Tareas por realizar:
A) Transcribe sin cambios el tramo del fragmento sobre la nostalgia de futuro que va desde "La nostalgia de" hasta "vivencias del trayecto.".
B) Sigue escribiendo el fragmento sobre la nostalgia de futuro y las políticas públicas a partir de su última oración.

Fragmento:
----------

Cabe felicitarse de la reacción democrática ciudadana en un contexto económico tan díficil

La nostalgia de futuro es una contradicción sólo a primera vista. Lo que dijo Josep Renau al volver del exilio tiene, en realidad, un significado sinérgico. La nostalgia es inútil sin proyectarla al futuro. El futuro no tiene fundamento sin las vivencias del trayecto.

 Las políticas públicas en general, y las económicas en particular, suponen elecciones colectivas para gestionar recursos escasos con objetivos concretos. El bien común raramente es más que un eslogan, ya que siempre habrá ganadores y perdedores en las decisiones conjuntas o, como mínimo, sus efectos serán divergentes. Ese juego llamado democracia es la mejor manera de gestionar preferencias en disenso. Cuando aparecen en los medios de comunicación soluciones supuestamente homogéneas para todo el mundo, es difícil no sospechar. Cada infraestructura, cada apuesta mediática, cada evento, cada euro invertido en bienestar tiene un coste de oportunidad; supone renunciar a otra cosa.

Pero hay veces, pocas veces, en las que no hay que elegir entre la nostalgia y el futuro. La frase de Renau es la mejor descripción del progreso: saber de donde vienes; cuáles son tus referentes; lo que sabes hacer bien, para construir el futuro, casi siempre colectivamente, con los pies en el suelo y a pie de calle.

----------

Datos proporcionados:
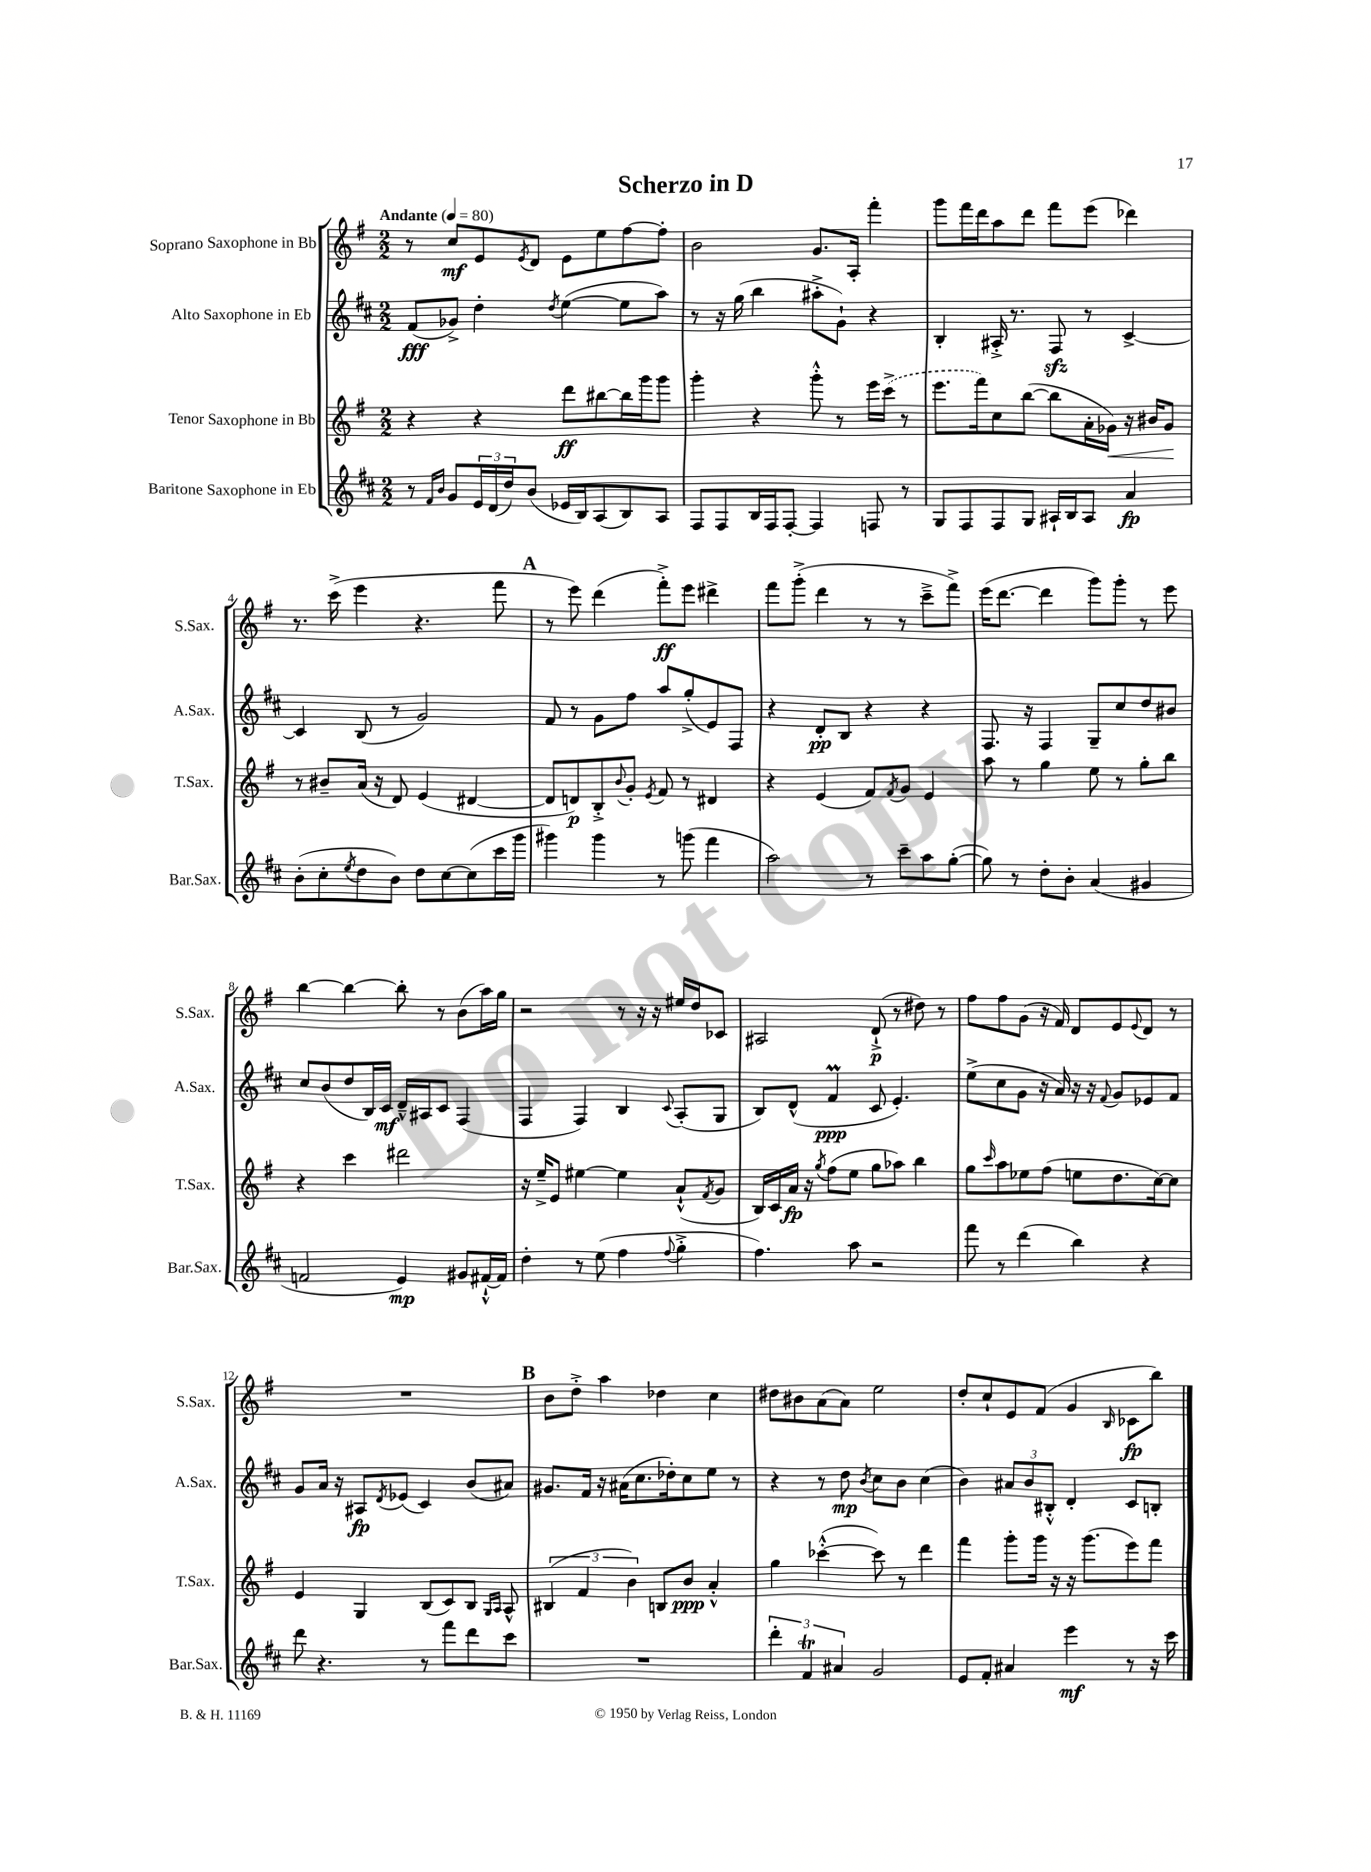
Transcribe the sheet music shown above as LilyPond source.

\header { title = "Scherzo in D" }
<<
\new StaffGroup <<
\new Staff = "s0" \with { instrumentName = "Soprano Saxophone in Bb" shortInstrumentName = "S.Sax." } {
    \clef treble \key g \major \numericTimeSignature \time 2/2 \tempo "Andante" 4 = 80
    r8 c''8\mf e'8 \acciaccatura { e'8 } d'8 e'8 e''8 fis''8~ fis''8-. |
    b'2 g'8. a16-. fis'''4-. |
    g'''8 fis'''16 d'''16 a''8 d'''8 fis'''8 e'''8( des'''4) |
    r8. c'''16->( e'''4 r4. fis'''8 |
    \mark \markup { \bold "A" } r8 e'''8) d'''4( fis'''8-.->\ff) e'''8 dis'''4-> |
    fis'''8 g'''8-.->( d'''4 r8 r8 c'''8---> fis'''8->) |
    e'''16( d'''8.~ d'''4 g'''8) g'''8-. r8 e'''8 |
    b''4~ b''4~ b''8-. r8 b'8( a''16) g''16 |
    r2 r8 r16 r16 eis''16 d''16 ces'8 |
    ais2 d'8-!->\p( r8 dis''8) r8 |
    fis''8 fis''8 g'8( r16 fis'16) d'8 e'8 \appoggiatura { e'8 } d'8 r8 |
    R1 |
    \mark \markup { \bold "B" } b'8 d''8-.-> a''4 des''4 c''4 |
    dis''8 bis'8 a'8( a'8) e''2 |
    d''8-. c''8-! e'8 fis'8( g'4 \grace { b16 } ces'8\fp b''8) \bar "|." |
}
\new Staff = "s1" \with { instrumentName = "Alto Saxophone in Eb" shortInstrumentName = "A.Sax." } {
    \clef treble \key d \major \numericTimeSignature \time 2/2
    fis'8\fff( ges'8->) d''4-. \acciaccatura { d''8 } e''4~( e''8 a''8) |
    r8 r16 g''16( b''4 ais''8-.-> g'8-!) r4 |
    b4-. ais16-.-> r8. fis8\sfz r8 cis'4~-> |
    cis'4 b8( r8 g'2) |
    \mark \markup { \bold "A" } fis'8 r8 g'8 fis''8 a''8 g''8-.->( e'8) fis8 |
    r4 d'8-.\pp b8 r4 r4 |
    fis8. r16 fis4 g8-- cis''8 d''8 bis'8 |
    cis''8 b'8( d''8 b16) cis'16\mf d'16---^ ais16 cis'8 fis4( |
    fis4 fis4) b4 \appoggiatura { cis'8 } a8-.( g8 |
    b8) d'8-^( fis'4\prall\ppp cis'8 e'4.-.) |
    e''8->( cis''8 g'8 r16 a'16) r16 r16 \appoggiatura { fis'8 } g'8 ees'8 fis'8 |
    g'8 a'16 r16 ais8\fp \acciaccatura { d'8 } ees'8( cis'4) b'8( ais'8) |
    \mark \markup { \bold "B" } gis'8. fis'16 r16 ais'16( cis''8. des''16-.) cis''8 e''8 r8 |
    r4 r8 d''8\mp \acciaccatura { b'8 } cis''8 b'8 cis''4( |
    b'4) \tuplet 3/2 { ais'8 b'8 bis8-.-^ } d'4-. cis'8 b8-. \bar "|." |
}
\new Staff = "s2" \with { instrumentName = "Tenor Saxophone in Bb" shortInstrumentName = "T.Sax." } {
    \clef treble \key g \major \numericTimeSignature \time 2/2
    r4 r4 d'''8\ff bis''8~ bis''16 g'''16 g'''8 |
    g'''4-. r4 g'''8-.-^ r8 e'''16 \once \slurDashed c'''16->( r8 |
    e'''8. fis'''16) c''8 b''8~( b''8 a'16-. ges'16\<) r16 bis'16 ges'8\! |
    r8 bis'8-- a'16( r16 d'8) e'4( dis'4~ |
    \mark \markup { \bold "A" } dis'8 d'8\p) b8-.-> \appoggiatura { b'8 } g'8-. \acciaccatura { e'8 } fis'8 r8 dis'4 |
    r4 e'4( fis'8) \acciaccatura { fis'8 } g'8 e'4 |
    a''8 r8 g''4 e''8 r8 g''8-. b''8 |
    r4 c'''4 dis'''2 |
    r16 e''16---> e'8 eis''4~ eis''4 a'8-!-^( \acciaccatura { fis'8 } g'8 |
    b16) c'16 a'16\fp r16 \acciaccatura { g''8 } fis''8( e''8 g''8 aes''8) b''4 |
    g''8 \grace { c'''16 } a''8 ees''8 fis''8( e''8 d''8. c''16~) c''8 |
    e'4 g4 b8( c'8) b8 \grace { g16 a16 } a8-^ |
    \mark \markup { \bold "B" } \tuplet 3/2 { bis4( fis'4 b'4) } b8 b'8\ppp a'4-.-^ |
    g''4 ces'''4~-.-^( ces'''8) r8 d'''4 |
    fis'''4 g'''8-. g'''16 r16 r16 g'''8.( e'''8) fis'''8 \bar "|." |
}
\new Staff = "s3" \with { instrumentName = "Baritone Saxophone in Eb" shortInstrumentName = "Bar.Sax." } {
    \clef treble \key d \major \numericTimeSignature \time 2/2
    r8 \grace { fis'16 b'16 } g'8 \tuplet 3/2 { e'16 d'16( d''16) } b'8( ees'16 b16) a8( b8) a8 |
    fis8 fis8 b16 fis16 fis8~-. fis4 f8 r8 |
    g8 fis8 fis8 g8 ais16-! b16 ais8 a'4\fp |
    b'8-.( cis''8-. \acciaccatura { e''8 } d''8 b'8) d''8 cis''8~ cis''8( cis'''16 g'''16 |
    \mark \markup { \bold "A" } gis'''4) gis'''4 r8 g'''8( fis'''4 |
    a''2) r8 cis'''8-- a''8 g''8~-.( |
    g''8) r8 d''8-. b'8-. a'4( gis'4 |
    f'2 e'4\mp) gis'8 fis'16~-!-^ fis'16 |
    d''4-. r8 e''8( fis''4 \appoggiatura { fis''8 } g''4-.-> |
    fis''4.) a''8 r2 |
    fis'''8 r8 d'''4( b''4) r4 |
    d'''8 r4. r8 fis'''8 d'''8 cis'''8 |
    \mark \markup { \bold "B" } R1 |
    \tuplet 3/2 { d'''4-. fis'4\trill ais'4 } g'2 |
    e'8 fis'8-. ais'4 e'''4\mf r8 r16 cis'''16 \bar "|." |
}
>>
>>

----------

Lista de respuestas:
A)
La nostalgia de futuro es una contradicción sólo a primera vista. Lo que dijo Josep Renau al volver del exilio tiene, en realidad, un significado sinérgico. La nostalgia es inútil sin proyectarla al futuro. El futuro no tiene fundamento sin las vivencias del trayecto.

B)
Entendemos que el territorio que habitamos es inseparable de lo que queremos hacer en él

Mi generación, hija de Bola de Drac y de la escuela en valenciano, tiene la oportunidad de desmontar contradicciones y superar debates empobrecidos que ya no interesan sobre símbolos o prejuicios en cuanto al uso de la lengua. Quizás es fruto de la crisis con la que nos hemos hecho mayores, pero la tendencia es sólida: entendemos que el territorio que habitamos es inseparable de lo que queremos hacer en él. Iniciativas sociales pueblan el País llenando las grietas que una política pública cada vez más sumergida ha ido dejando abiertas. No tenemos paciencia para esperar que hagan por nosotros. Tenemos el derecho y el deseo de transformar nuestras calles de manera inmediata. Cada política y cada reforma debería estructurarse a partir del principio, condición necesaria aunque no suficiente, de dejar que las cosas buenas pasen.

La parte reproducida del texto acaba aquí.